Where is the tenth planet located?

There have been various objects proposed as a new planet in the solar system over the last few thousand years. Ancient Greeks believed in the 'Counter Earth', and it was thought that the morning star 'Lucifer' and the evening star 'Venus' were two different planets. There have also been reports of a planet inside the orbit of Mercury called 'Vulcan' to account for perturbations in Mercury's orbit before the advent of Einstein's general relativity. Today the search continues beyond the orbit of Pluto, but with little success.

Here is a recent ABC news announcement in February 2000 that could suggest Planet-X or something like it may be out there after all.

Two teams of scientists - one in England, one at University of Louisiana at Lafayette - independently report this conclusion based on the highly elliptical orbits of so-called "long-period comets" that originate from an icy cloud of debris far, far beyond Pluto. A couple years ago, Whitmire, along fellow physicists John Matese and Patrick Whitman, noticed the farthest points of the comets' orbits didn't appear random but bunched together, tracing a path across the sky. First, they tried to explain the clumping from the gravitational pull from a main disk of stars in the Milky Way stars. But as he analyzed the orbits, the farthest points appeared to fall on a circular orbital path - exactly what you would expect if there was a planet out there.

As the planet - estimated to have a mass between one and 10 Jupiters - orbits, its gravitational wake disturbs the icy debris of the outer solar system, causing some of it to plunge toward the sun as comets, sort of like an elephant ambling through a china shop. The University of Louisiana research will be published in an upcoming issue of the journal Icarus. Murray's paper will appear in Oct. 11 issue of the Monthly Notices of the Royal Astronomical Society.

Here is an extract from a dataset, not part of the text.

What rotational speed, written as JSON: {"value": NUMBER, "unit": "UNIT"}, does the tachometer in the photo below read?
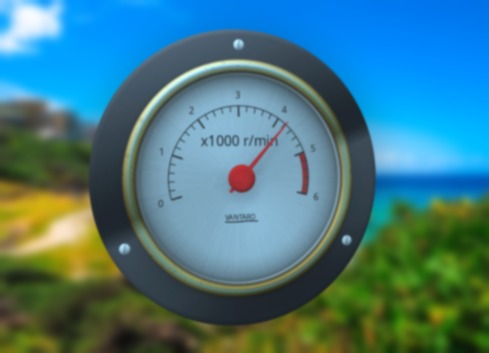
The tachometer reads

Both Murray and the University of Louisiana physicists put the planet in an orbit about 3 trillion miles - or half a light-year - from the sun. The nearest star is four light-years away. At that great distance, the 10th planet would be too dim to see by current telescopes, although there is some hope that if it exists, the next generation of space-based infrared telescopes might be able to pick it up. Murray hypothesizes the planet may have been wandering through the galaxy before being captured by the solar system's gravity. Whitmire suggests it is a "brown dwarf," or a failed star, a companion to the sun that was too small to light up.

Although suggestive, the findings are not conclusive. Too Early to Look for a Name "It's possibly suggestive," comments Brian Marsden, associate director for planetary sciences at the Harvard-Smithsonian Center for Astrophysics in Cambridge, Mass. "I don't want to bet on it. We're certainly not going to name it."